■ **The problem**
Copy exactly the lines from the start of the data below through the one that carries "LinkedList是循环双向链表，无论是否为空，总包含一个header表项：", and only those.

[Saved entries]
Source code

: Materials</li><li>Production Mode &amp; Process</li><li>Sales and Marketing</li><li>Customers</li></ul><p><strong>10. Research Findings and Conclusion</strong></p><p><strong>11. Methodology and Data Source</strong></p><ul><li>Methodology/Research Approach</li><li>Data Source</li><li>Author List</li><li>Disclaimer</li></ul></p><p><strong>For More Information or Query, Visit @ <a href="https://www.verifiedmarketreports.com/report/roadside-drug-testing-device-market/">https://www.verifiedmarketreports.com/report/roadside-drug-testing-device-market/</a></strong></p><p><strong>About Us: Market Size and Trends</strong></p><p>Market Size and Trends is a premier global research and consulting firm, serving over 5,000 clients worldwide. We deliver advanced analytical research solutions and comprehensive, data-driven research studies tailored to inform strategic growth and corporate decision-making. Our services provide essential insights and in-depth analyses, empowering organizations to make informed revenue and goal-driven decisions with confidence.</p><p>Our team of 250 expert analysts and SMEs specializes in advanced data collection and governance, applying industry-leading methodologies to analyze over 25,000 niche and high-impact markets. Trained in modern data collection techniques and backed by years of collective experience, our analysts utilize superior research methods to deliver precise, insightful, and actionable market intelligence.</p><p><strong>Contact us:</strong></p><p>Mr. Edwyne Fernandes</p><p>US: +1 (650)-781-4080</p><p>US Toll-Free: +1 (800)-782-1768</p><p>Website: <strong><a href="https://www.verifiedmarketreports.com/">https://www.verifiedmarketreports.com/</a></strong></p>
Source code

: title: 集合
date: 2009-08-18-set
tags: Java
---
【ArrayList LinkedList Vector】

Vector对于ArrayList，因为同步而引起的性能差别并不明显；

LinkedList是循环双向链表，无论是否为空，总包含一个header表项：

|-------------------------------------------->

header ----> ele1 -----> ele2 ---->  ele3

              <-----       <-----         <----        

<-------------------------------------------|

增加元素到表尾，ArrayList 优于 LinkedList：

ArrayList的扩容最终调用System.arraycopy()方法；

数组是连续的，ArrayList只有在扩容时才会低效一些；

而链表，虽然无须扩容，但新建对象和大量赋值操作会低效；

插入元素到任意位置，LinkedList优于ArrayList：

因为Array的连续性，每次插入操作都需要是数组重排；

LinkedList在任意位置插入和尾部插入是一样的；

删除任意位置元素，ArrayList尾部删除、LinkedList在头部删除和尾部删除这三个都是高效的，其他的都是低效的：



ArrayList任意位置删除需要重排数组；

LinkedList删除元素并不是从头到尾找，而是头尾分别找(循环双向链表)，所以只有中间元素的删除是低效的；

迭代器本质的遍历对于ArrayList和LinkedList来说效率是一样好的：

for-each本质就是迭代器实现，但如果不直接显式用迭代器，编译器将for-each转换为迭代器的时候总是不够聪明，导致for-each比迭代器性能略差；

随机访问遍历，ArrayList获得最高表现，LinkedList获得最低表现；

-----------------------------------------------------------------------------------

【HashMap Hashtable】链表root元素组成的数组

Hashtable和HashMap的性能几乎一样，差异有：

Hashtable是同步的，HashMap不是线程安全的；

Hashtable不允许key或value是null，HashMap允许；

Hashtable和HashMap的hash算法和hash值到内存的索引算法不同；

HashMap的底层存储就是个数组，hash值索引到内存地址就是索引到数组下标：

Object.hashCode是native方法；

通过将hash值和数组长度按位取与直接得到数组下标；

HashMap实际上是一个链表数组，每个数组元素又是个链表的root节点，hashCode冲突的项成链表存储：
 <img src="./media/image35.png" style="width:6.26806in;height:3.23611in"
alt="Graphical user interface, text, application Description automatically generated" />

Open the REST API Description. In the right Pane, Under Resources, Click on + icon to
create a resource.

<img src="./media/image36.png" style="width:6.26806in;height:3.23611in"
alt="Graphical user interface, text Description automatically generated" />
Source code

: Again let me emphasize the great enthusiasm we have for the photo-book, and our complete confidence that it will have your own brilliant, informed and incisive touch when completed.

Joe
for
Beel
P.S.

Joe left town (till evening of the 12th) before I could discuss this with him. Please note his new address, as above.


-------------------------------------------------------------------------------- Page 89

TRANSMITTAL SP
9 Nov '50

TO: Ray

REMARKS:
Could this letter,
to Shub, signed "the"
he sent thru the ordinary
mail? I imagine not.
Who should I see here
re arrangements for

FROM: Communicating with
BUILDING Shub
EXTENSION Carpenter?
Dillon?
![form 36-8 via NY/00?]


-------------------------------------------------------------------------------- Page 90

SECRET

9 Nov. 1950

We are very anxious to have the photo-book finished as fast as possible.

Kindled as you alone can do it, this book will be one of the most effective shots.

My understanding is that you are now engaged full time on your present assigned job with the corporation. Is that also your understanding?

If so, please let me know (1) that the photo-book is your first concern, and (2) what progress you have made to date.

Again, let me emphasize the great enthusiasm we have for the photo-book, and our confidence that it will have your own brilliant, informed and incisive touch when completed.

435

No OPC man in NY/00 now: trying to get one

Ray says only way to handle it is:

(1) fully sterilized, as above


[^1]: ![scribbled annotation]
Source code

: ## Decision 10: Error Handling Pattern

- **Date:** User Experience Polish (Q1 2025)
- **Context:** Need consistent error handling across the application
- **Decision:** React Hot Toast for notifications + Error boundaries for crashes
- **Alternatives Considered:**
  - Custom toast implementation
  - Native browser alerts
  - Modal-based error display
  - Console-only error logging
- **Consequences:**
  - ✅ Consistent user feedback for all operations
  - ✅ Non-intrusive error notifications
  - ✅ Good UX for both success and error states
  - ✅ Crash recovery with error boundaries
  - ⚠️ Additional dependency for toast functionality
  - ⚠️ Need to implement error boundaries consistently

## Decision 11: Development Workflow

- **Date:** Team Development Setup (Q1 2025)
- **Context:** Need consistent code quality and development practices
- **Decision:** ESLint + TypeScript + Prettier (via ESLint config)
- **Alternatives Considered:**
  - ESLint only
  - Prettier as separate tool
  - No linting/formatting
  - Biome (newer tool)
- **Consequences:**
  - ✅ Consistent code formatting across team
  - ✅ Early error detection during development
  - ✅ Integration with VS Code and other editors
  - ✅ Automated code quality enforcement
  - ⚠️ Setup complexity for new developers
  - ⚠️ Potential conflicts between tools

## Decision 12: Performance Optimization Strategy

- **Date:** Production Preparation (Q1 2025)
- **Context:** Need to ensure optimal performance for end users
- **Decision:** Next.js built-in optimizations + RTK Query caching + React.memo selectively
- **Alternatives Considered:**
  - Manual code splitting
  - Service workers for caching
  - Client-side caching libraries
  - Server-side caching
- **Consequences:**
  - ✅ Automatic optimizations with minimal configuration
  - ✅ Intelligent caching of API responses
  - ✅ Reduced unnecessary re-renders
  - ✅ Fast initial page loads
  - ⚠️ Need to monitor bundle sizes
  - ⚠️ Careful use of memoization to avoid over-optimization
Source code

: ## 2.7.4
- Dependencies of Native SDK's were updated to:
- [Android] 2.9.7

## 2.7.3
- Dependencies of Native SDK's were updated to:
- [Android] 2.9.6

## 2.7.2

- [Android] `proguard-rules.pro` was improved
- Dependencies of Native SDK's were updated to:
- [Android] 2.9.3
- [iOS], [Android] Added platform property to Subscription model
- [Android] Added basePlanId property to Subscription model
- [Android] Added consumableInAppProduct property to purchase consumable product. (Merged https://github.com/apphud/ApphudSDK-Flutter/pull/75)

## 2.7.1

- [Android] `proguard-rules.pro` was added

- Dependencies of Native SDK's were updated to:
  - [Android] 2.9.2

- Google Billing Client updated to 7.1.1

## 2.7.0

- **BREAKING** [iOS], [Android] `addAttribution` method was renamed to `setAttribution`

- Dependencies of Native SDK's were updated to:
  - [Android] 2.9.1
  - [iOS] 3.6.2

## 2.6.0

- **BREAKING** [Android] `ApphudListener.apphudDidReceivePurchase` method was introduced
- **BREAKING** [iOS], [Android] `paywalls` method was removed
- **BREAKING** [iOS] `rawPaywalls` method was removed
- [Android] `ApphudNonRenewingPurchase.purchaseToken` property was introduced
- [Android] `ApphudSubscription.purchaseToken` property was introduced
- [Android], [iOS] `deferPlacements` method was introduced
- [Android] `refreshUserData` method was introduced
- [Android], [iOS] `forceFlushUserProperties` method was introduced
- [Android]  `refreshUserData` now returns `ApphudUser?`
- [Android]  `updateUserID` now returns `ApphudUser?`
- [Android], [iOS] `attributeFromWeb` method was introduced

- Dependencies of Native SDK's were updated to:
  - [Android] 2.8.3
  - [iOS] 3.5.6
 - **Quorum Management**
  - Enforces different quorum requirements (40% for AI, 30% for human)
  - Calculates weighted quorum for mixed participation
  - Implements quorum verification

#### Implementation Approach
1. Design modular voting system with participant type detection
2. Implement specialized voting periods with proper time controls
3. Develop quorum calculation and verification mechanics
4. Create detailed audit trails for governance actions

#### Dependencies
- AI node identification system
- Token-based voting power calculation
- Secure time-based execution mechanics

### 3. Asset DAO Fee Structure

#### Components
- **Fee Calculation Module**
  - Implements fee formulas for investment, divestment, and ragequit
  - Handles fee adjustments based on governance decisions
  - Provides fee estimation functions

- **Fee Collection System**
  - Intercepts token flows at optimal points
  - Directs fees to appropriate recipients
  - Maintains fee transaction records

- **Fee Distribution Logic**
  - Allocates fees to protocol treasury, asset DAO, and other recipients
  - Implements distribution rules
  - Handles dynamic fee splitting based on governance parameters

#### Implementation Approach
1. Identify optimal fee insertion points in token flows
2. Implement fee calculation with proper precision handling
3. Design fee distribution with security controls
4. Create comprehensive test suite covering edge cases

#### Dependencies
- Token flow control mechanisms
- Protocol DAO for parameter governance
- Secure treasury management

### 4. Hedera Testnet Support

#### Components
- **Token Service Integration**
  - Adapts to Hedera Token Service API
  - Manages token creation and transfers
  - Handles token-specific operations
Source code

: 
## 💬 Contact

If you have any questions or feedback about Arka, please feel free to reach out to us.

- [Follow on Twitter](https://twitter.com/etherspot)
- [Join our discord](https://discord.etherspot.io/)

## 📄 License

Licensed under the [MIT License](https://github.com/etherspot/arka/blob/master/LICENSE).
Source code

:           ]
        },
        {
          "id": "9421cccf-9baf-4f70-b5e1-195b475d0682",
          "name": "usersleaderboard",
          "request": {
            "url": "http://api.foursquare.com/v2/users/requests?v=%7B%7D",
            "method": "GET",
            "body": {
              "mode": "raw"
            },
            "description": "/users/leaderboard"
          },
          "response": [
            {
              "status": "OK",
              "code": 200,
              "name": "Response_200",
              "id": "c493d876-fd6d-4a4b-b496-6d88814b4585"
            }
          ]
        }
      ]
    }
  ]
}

■ **Answer to the exercise**
Source code

: Materials</li><li>Production Mode &amp; Process</li><li>Sales and Marketing</li><li>Customers</li></ul><p><strong>10. Research Findings and Conclusion</strong></p><p><strong>11. Methodology and Data Source</strong></p><ul><li>Methodology/Research Approach</li><li>Data Source</li><li>Author List</li><li>Disclaimer</li></ul></p><p><strong>For More Information or Query, Visit @ <a href="https://www.verifiedmarketreports.com/report/roadside-drug-testing-device-market/">https://www.verifiedmarketreports.com/report/roadside-drug-testing-device-market/</a></strong></p><p><strong>About Us: Market Size and Trends</strong></p><p>Market Size and Trends is a premier global research and consulting firm, serving over 5,000 clients worldwide. We deliver advanced analytical research solutions and comprehensive, data-driven research studies tailored to inform strategic growth and corporate decision-making. Our services provide essential insights and in-depth analyses, empowering organizations to make informed revenue and goal-driven decisions with confidence.</p><p>Our team of 250 expert analysts and SMEs specializes in advanced data collection and governance, applying industry-leading methodologies to analyze over 25,000 niche and high-impact markets. Trained in modern data collection techniques and backed by years of collective experience, our analysts utilize superior research methods to deliver precise, insightful, and actionable market intelligence.</p><p><strong>Contact us:</strong></p><p>Mr. Edwyne Fernandes</p><p>US: +1 (650)-781-4080</p><p>US Toll-Free: +1 (800)-782-1768</p><p>Website: <strong><a href="https://www.verifiedmarketreports.com/">https://www.verifiedmarketreports.com/</a></strong></p>
Source code

: title: 集合
date: 2009-08-18-set
tags: Java
---
【ArrayList LinkedList Vector】

Vector对于ArrayList，因为同步而引起的性能差别并不明显；

LinkedList是循环双向链表，无论是否为空，总包含一个header表项：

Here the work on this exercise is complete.